Ses acteurs, ou plutôt ces gueules qui gardent les silences, les poses figées, ce mutisme souvent et cette capacité à n’être rien d’autre qu’un renoncement à toute forme d’espoir, à tout dialogue, à la vie elle même. Alors il n’y a pas d’effets spéciaux, pas d’acteurs connus, sûrement pas le budget des grandes productions mais c’est justement dans ce dénuement nécessaire que Kaurismaki nous saisit et nous émeut avec ses laissés pour compte. Son cinéma est sans artifice, en prise avec les vrais conflits intérieurs, la dureté de leur vie. Certains n’ont pas aimé le film d’après les commentaires mais c’est normal, ce cinéma est très particulier et sa beauté n’a pas l’ambition de séduire les habitués aux films commerciaux tapageurs. Celui-ci est en finesse, en vérité, en émotions et croyez-moi on y rit aussi beaucoup ! Vraiment du beau, du grand cinéma, une grande signature, monsieur Kaurismaki !
Déprimant et plus…
Mais…bien joué.
Sinistre!
Je sors du cinéma : franchement c’est une belle surprise. Des couleurs sublimes, une histoire fascinante, un arrière-plan de galère sociale (et plus loin de guerre), une histoire d’amour je-t-aime-moi-non-plus. Evidemment ça n’est pas un chef d’oeuvre qui va changer des vies, mais j’aime qu’on nous propose un cinéma de qualité où tout est travaillé, dosé, juste, où les paroles et les images disent juste ce qu’il faut.

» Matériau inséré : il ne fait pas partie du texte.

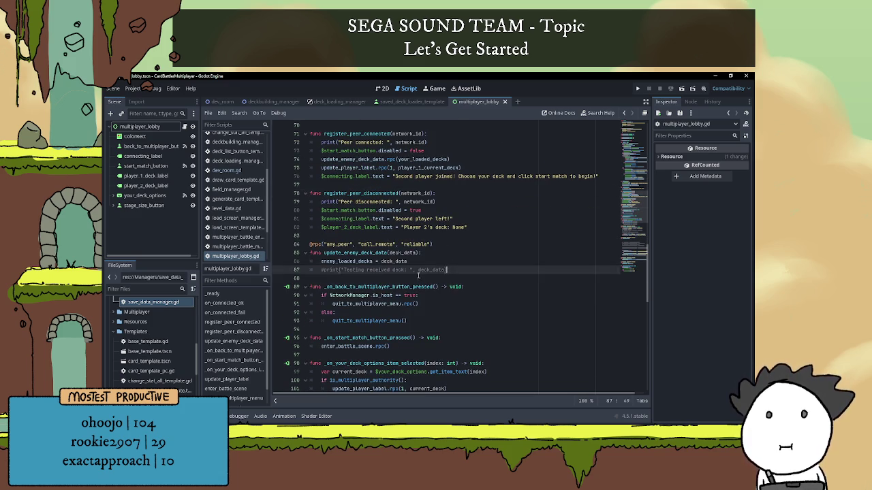
key(BackSpace)
key(BackSpace)
click(507, 234)
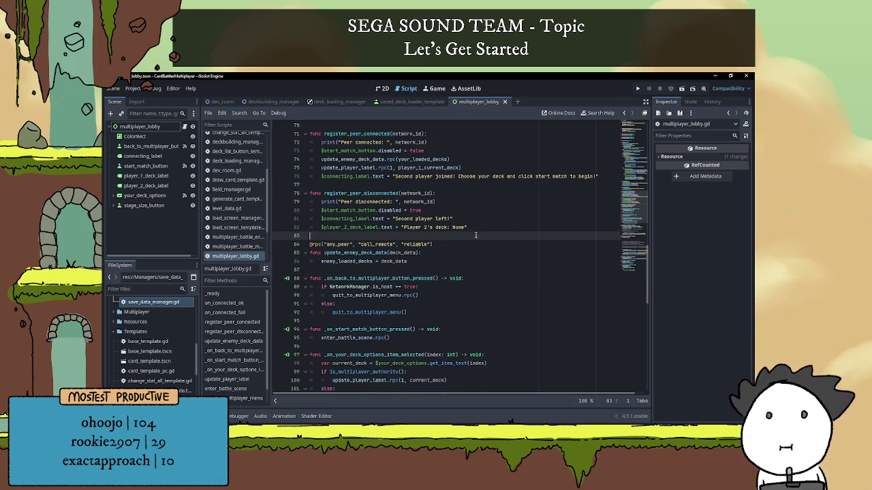
scroll(508, 227, down, 3)
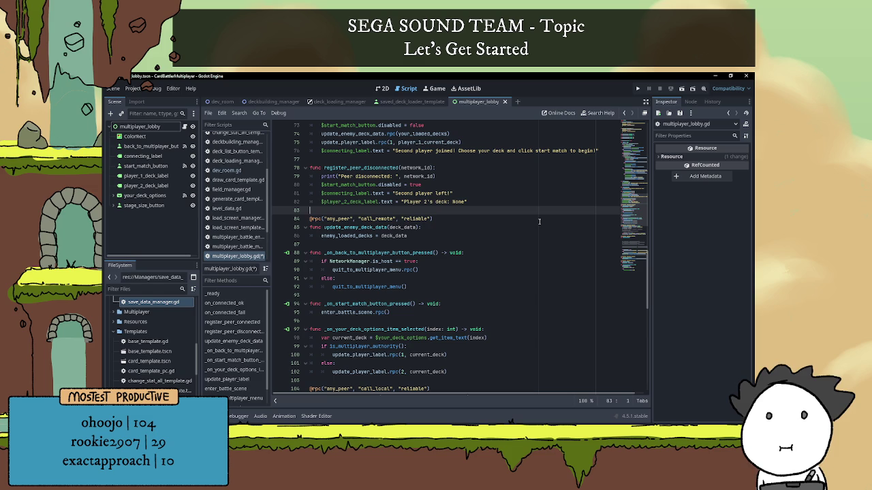
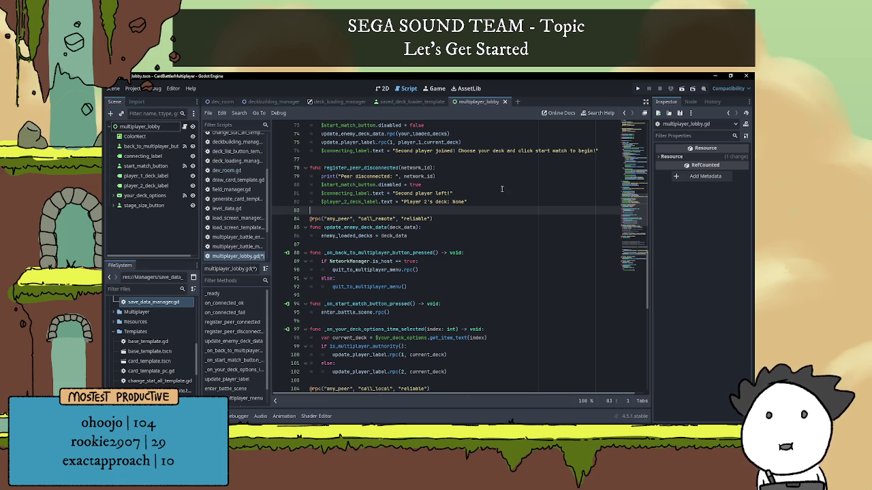
Step: Switch from the Godot editor to the Discord window showing #art-gallery
click(659, 426)
click(659, 421)
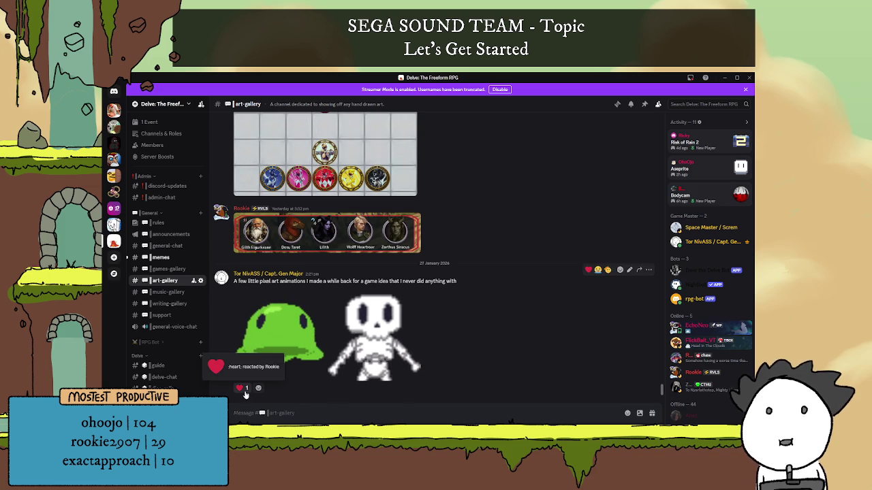
Step: Flip between #memes and #art-gallery, ending on the #memes channel
click(161, 256)
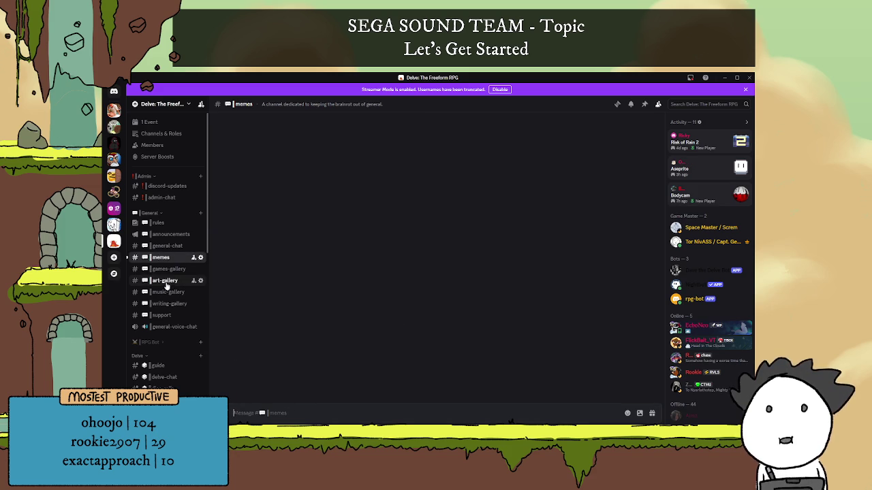
click(164, 280)
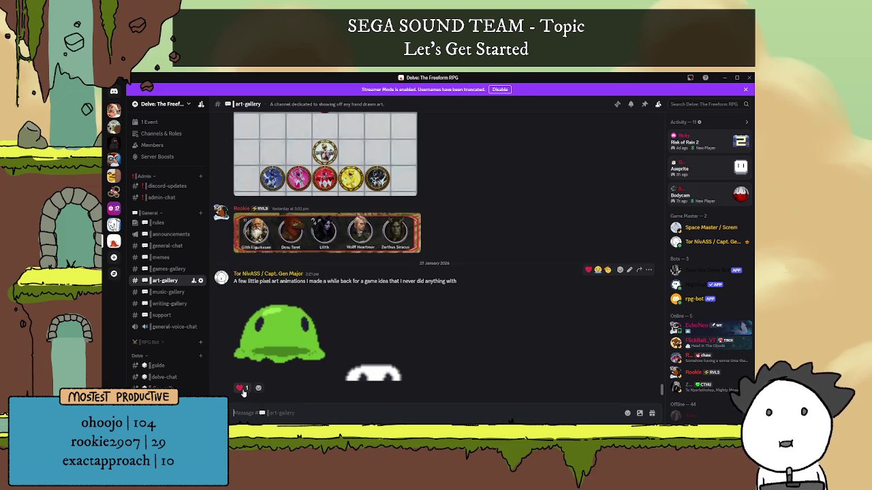
mouse_move(239, 388)
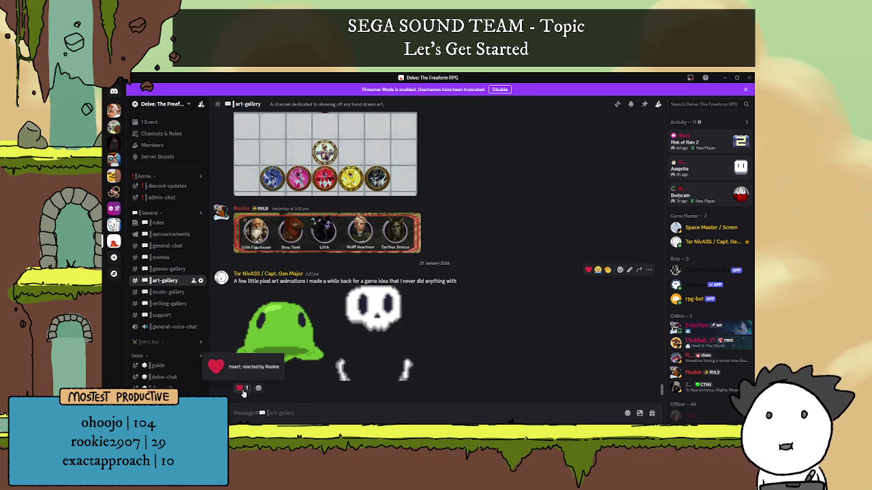
click(161, 257)
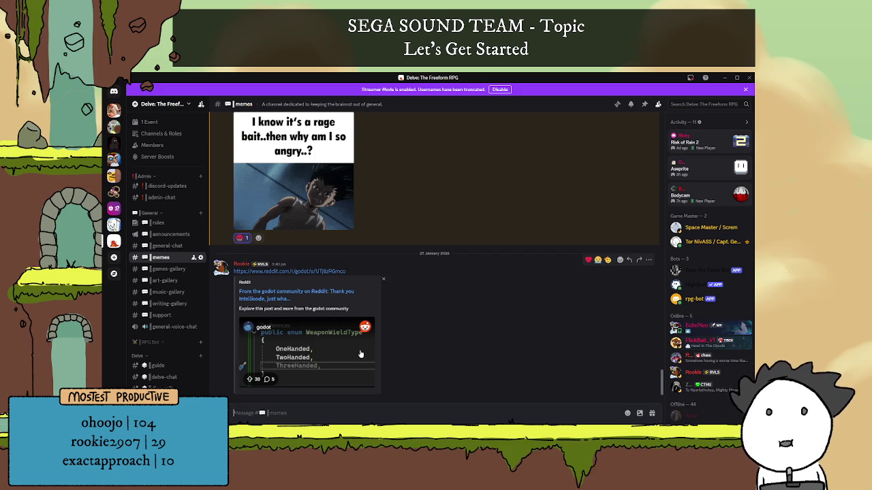
Step: Open the shared r/godot Reddit link via Visit Site and hide Discord
click(287, 291)
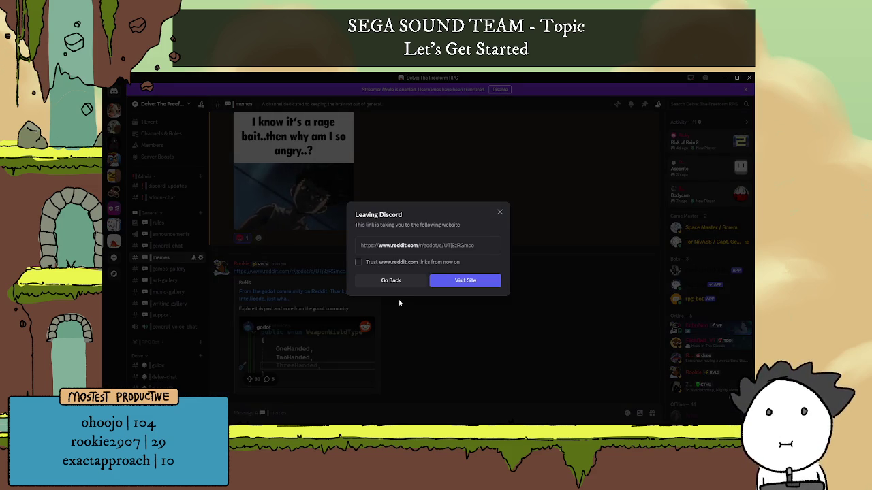
click(460, 279)
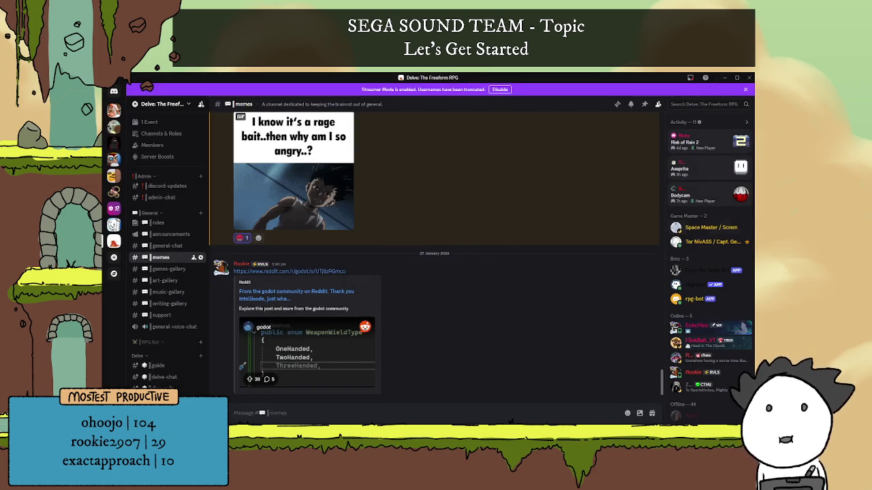
click(724, 77)
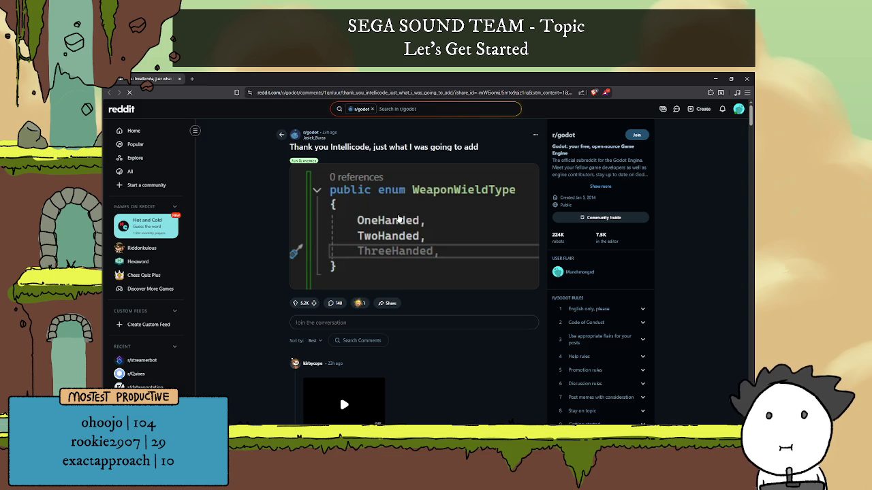
Step: Read the Intellicode enum post and play the General Kenobi GIF in a comment
scroll(400, 218, down, 2)
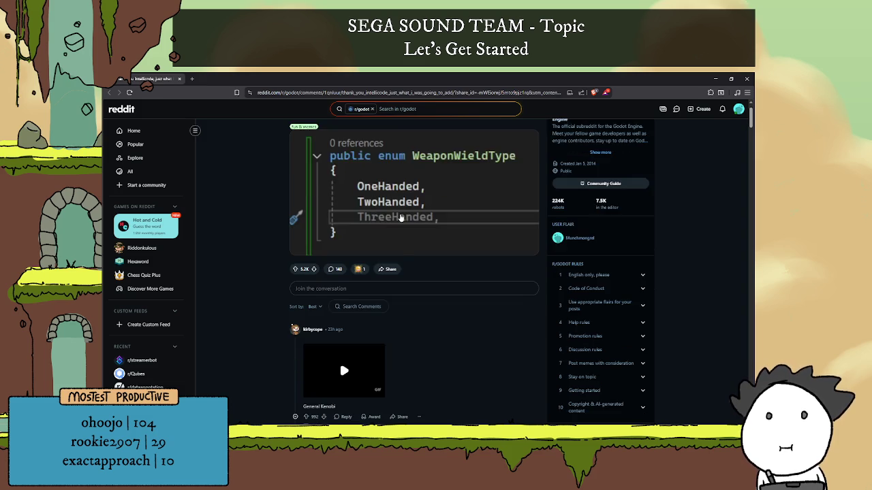
scroll(401, 218, down, 3)
scroll(382, 235, up, 4)
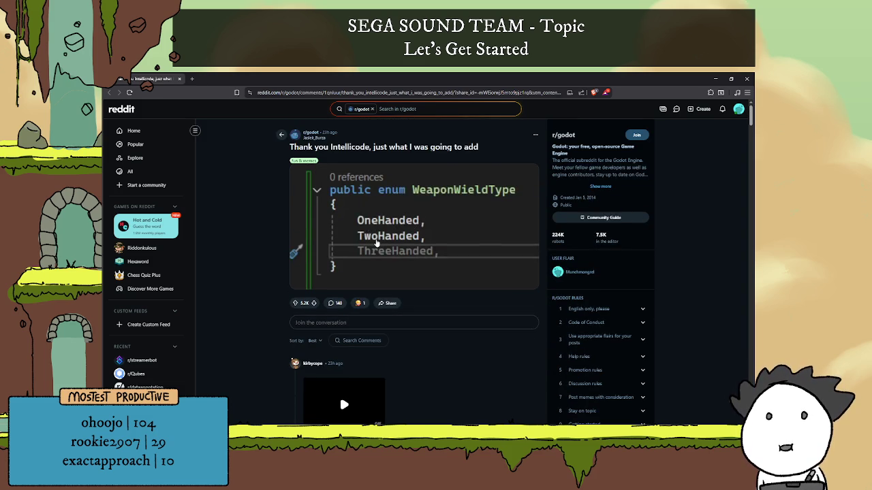
scroll(381, 245, down, 4)
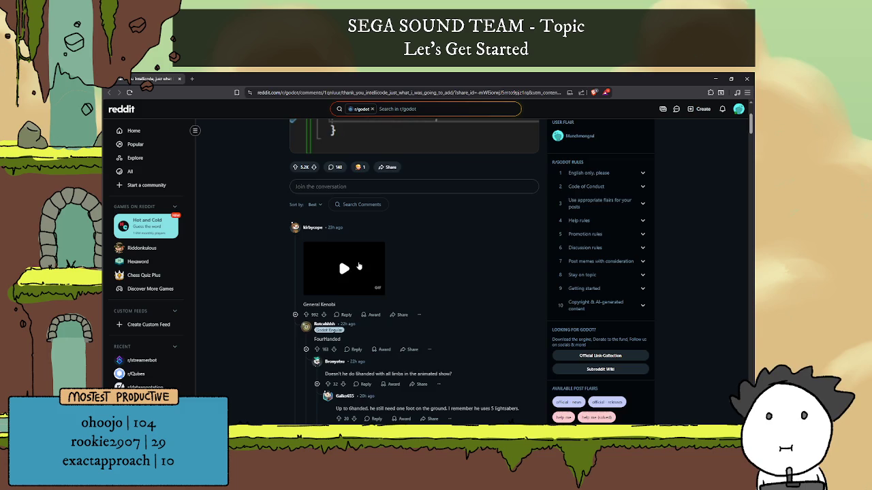
scroll(359, 265, down, 1)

Un film pas désagréable mais désespérément quelconque, déjà fait ailleurs et en mieux. Étonnant de voir toutes ces éloges et le prix d’y jury pour ça. On dirait un film d’étudiant, mais un étudiant boomer. Dommage car j’en attendait beaucoup.
Kaurismaki c’est l’oncle de la famille , un peu pété, un peu seul
toujours déprimé mais avec une once d’humour désespéré
15 min après la fin de ce film on aura tout oublié…pas grave l’oncle K reviendra
& recommencera encore & encore …
Je vais enfin au cinéma
@morcar
T’es sérieux ? La VF ?
Très bonne surprise ce film. Je découvre le réalisateur avec cette sortie et je vais à l’avenir découvrir le reste de sa filmo car j’ai beaucoup aimé.
Merci pour votre article qui m’a permis de ne pas passer à côté de ce petit bijou ! Vu hier dans un ciné d’art et d’essai : un régal.